Excerpt to read:
===============

Dave couldn’t conclusively close the case because he couldn’t be sure that the Intel driver was the actual cause of the crashes, but the crashes haven’t reoccurred. Even if the Intel driver wasn’t the root cause, Dave was happy that he picked up a newer version that most likely had performance, reliability and maybe even power-management improvements. The case is a great example of simple dump analysis and the lesson that Windows Update and even an OEM’s site might not have the most up-to-date drivers. Hopefully, Dell will start leveraging Windows Update to provide its customers the latest drivers.

Comments

  • Anonymous
    January 01, 2003
    @barrkel In fact, this device was customized for Dell and has a Dell-specific hardware ID.

  • Anonymous
    January 01, 2003
    Imagine my glee when I began reading this and quickly found that not only had I seen the same problem, but I had already used exactly the same method to solve it (as learned following previous posts on your blog). Thanks! We have a large number of machines in our organisation using this Intel wireless card and that v11.5.0.32 driver caused this (and other) problems quite frequently. We've been upgrading problematic machines to the v12 driver since early December and so far have not experienced any problems with the newer version.

  • Anonymous
    January 01, 2003
    @bw I have the same laptop and went through the same upgrade process. You get directed to the same driver for both devices.

  • Anonymous
    January 01, 2003
    Nitpick: you said that "OEMs often get hardware vendors to create custom versions of hardware". This is almost never true; not only would the economies of scale weigh against this, but versions of the hardware different enough to require custom drivers means that the OEM needs to fork the driver source, and take on the task of maintaining it, and merging upstream fixes from the hardware vendor. All the usual problems of forking apply (e.g. it's almost always the wrong idea to fork an open source project, you can find all the good reasons out there), but they apply triply to an OEM: not only is the OEM not an expert in the specifics of the hardware, they are usually not experts in creating software either. They're odds-on to do a third-rate job. Moral of the story: wherever possible, go back to the chipset manufacturer to get reference drivers for all your hardware, even in a new PC / laptop.

===============

(Saved entries)

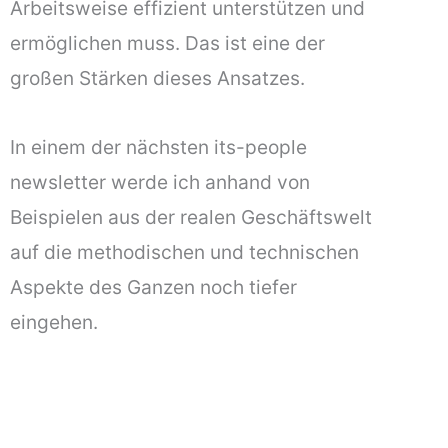
Arbeitsweise effizient unterstützen und
ermöglichen muss. Das ist eine der
großen Stärken dieses Ansatzes.
In einem der nächsten its-people
newsletter werde ich anhand von
Beispielen aus der realen Geschäftswelt
auf die methodischen und technischen
Aspekte des Ganzen noch tiefer
eingehen.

===============

Work instructions:
[A] The driver excerpt names the kinds of improvements Dave expected a newer driver to bring. List every one of them.
[B] Using the driver excerpt, mark each statement yes or no and quote the words that decide it. (i) The crashes have come back since the driver was updated. (ii) One comment says the device carries a Dell-specific hardware ID. (iii) The organization with many machines began moving problematic ones to the v12 driver in early December.
[C] In the driver excerpt, which driver version does one commenter say caused problems on their organization's machines quite frequently?

Expected responses:
[A] Performance, reliability, power-management

[B]
(i) No: "but the crashes haven’t reoccurred"
(ii) Yes: "this device was customized for Dell and has a Dell-specific hardware ID"
(iii) Yes: "We've been upgrading problematic machines to the v12 driver since early December"

[C] v11.5.0.32